Hazel lacks the ability to reconstruct her "missing world" from the inside, but Charlotte and some discovered papers remind her of what Jonathan has done to her -- destroyed her choice of career to keep her with him -- and allows her the perspective to see that he is attempting to do it again. It's very difficult to imagine that what he feels for her is love, despite his constant insistences -- he is a controlling, sociopathic man who is attempting to keep her trapped in the broken pieces of her mind when she is finally beginning to have the ability to move beyond it, and he rapes her in an absolutely chilling scene, completely convinced that what he's doing is for "love." The end of The Missing World provides a glimpse to the answer of the question if Hazel will ever reach Skloot's plateau of functionality and love -- it seems as if Freddie's (healthy) attraction to her could function as Beverly did for Skloot. She transitions from being the Lillian of the piece to the Floyd, and all we can hope for her at the close of the book is that she finds a way to patch together the cracks as he did, and live -- if not a completely functional life, then at least one that is full despite its flaws.

1 comment:

maggie said...

I defiantly see what Hillary is saying about the imposing effects of amnesia on a person. You see in the Hazel’s case that see does not have the ability to perform physical tasks or the ability to make important life decisions. She has trouble walking up the stairs, reading, and even more grave she cannot continue her carrier or know for certain whether she should commit the rest of her life to Jonathan. In the case of Skloot, he also cannot perform the level of intellectual duties his life pre-virus required him to do. It is a sad story when one knows, or has an inkling, that they are neurologically blocked from living up to their potential. Thank goodness Skoolt’s mother was in totally lost in her disorder and had no concept of who she was.
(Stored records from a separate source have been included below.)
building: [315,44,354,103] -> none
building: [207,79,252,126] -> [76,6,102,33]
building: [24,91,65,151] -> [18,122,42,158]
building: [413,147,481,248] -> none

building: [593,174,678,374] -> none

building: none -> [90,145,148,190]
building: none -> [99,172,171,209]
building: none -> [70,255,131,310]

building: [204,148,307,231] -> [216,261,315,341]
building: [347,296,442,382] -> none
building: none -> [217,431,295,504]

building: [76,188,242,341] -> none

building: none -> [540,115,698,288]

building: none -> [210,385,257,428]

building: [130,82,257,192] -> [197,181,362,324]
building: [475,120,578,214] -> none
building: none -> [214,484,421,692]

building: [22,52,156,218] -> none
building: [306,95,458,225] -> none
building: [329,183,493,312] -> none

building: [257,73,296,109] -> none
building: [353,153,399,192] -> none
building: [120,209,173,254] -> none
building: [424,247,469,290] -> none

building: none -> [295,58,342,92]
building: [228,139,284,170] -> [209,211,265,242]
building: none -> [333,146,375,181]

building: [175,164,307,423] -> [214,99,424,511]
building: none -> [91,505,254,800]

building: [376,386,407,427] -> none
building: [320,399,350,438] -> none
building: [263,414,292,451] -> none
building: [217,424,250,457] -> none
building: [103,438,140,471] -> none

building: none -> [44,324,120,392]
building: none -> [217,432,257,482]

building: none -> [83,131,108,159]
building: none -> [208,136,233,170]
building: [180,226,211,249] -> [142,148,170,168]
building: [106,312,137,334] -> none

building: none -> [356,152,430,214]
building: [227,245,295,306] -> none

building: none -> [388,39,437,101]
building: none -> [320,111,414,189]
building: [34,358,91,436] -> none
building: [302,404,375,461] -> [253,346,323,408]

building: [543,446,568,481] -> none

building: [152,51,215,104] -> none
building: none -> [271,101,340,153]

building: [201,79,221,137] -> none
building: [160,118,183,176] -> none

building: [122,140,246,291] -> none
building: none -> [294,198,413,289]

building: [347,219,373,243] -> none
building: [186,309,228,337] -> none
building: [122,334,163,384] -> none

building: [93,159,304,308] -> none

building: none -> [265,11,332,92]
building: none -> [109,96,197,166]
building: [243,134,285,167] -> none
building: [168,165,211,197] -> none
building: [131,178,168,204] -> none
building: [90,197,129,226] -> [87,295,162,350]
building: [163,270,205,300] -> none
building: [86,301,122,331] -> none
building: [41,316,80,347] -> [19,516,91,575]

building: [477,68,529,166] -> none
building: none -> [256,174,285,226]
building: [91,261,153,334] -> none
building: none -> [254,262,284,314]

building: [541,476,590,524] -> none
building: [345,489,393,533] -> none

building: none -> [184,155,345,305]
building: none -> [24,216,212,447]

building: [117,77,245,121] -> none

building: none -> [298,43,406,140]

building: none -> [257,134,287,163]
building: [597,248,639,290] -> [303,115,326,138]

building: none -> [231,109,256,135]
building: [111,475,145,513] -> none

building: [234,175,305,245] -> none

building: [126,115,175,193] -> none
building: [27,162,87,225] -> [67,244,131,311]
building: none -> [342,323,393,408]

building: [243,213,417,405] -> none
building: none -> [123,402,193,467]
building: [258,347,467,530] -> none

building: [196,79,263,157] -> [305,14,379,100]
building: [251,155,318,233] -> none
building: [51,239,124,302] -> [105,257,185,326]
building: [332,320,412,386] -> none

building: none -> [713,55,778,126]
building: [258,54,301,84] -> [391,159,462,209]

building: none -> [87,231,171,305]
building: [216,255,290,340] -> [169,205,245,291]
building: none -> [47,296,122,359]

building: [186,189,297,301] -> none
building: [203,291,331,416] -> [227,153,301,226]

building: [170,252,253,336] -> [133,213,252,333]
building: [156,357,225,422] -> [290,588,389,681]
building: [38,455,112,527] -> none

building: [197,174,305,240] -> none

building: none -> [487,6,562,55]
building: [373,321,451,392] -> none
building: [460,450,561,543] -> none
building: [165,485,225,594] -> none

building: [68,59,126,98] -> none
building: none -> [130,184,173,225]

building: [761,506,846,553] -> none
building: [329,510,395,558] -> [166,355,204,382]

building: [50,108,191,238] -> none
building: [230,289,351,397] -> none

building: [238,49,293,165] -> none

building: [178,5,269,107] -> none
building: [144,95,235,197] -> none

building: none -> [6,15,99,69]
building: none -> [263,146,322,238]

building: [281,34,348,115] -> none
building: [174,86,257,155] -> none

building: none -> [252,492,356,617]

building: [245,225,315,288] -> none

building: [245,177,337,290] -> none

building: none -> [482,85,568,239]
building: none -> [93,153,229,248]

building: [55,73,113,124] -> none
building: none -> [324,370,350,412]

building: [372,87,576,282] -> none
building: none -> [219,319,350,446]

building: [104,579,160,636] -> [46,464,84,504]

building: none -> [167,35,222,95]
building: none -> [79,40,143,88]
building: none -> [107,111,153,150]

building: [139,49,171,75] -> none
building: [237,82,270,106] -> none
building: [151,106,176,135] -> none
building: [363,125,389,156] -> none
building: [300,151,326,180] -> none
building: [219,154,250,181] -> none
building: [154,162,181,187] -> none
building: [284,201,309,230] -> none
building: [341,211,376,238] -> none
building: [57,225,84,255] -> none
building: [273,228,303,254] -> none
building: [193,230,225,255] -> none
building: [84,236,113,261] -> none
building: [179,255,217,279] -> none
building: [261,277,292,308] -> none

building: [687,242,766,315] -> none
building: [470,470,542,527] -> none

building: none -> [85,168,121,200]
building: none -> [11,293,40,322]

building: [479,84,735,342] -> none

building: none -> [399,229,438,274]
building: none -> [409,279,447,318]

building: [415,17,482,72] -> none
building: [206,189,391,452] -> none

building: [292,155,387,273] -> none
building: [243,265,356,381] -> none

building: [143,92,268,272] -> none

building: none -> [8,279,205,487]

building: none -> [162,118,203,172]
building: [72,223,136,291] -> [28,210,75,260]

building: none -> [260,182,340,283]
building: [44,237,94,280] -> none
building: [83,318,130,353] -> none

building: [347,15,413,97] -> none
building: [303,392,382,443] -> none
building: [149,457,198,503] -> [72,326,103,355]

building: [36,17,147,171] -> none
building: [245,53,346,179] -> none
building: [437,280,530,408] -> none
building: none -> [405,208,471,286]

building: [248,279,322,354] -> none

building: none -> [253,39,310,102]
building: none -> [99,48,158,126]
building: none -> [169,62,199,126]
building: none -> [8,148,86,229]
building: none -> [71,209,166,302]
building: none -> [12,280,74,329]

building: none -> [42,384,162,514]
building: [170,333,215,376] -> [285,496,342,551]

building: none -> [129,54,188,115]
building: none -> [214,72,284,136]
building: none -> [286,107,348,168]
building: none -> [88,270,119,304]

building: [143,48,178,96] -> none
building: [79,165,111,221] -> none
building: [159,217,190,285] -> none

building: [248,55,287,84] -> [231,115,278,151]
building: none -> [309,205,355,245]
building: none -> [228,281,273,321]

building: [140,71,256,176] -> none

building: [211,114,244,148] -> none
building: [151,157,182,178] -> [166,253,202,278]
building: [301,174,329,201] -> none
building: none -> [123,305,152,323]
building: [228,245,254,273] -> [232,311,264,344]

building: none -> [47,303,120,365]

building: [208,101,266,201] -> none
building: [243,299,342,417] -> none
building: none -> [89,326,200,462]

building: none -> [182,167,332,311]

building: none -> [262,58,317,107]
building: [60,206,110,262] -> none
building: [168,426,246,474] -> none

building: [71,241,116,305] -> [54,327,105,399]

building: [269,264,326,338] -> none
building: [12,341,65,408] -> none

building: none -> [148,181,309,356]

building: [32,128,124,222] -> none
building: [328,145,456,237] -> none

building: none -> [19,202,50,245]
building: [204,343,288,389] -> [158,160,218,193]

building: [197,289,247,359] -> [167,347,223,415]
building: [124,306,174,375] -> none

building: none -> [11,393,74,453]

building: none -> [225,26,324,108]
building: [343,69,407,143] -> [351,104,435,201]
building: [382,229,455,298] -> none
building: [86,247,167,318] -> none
Supplementing the Skloot and Livesey with chapter 7 of LeDoux even more enforced this idea of loss in ones self, with the specific focus of cognition and working memory. However, his arguments pertain to consciousness left me a bit puzzled. Towards the end of the chapter he explains that consciousness is obtained through healthy functioning of working memory, as well as episodic and semantic memory. I gathered from LeDoux that the basic sensory inputs travel to the prefrontal cortex and with in the complexly laced networking of the prefrontal cortex the brain connects working memory with all the other forms of memory, resulting in a conscious consideration of the stimulus. Does that then mean those suffering from various forms of amnesia are not fully conscious? Hazel and Skloot describe feeling confused and in a shadow of memory but I would argue that they are still conscious of themselves. They have some idea of who they are and have gut reactions to stimuli. For instance during periods Hazel’s more acute amnesia she is implicitly conscious she does not love Jonathan, however she is not explicitly aware that her true love. I recognize her tale is fictional, yet my question I think is still relevant.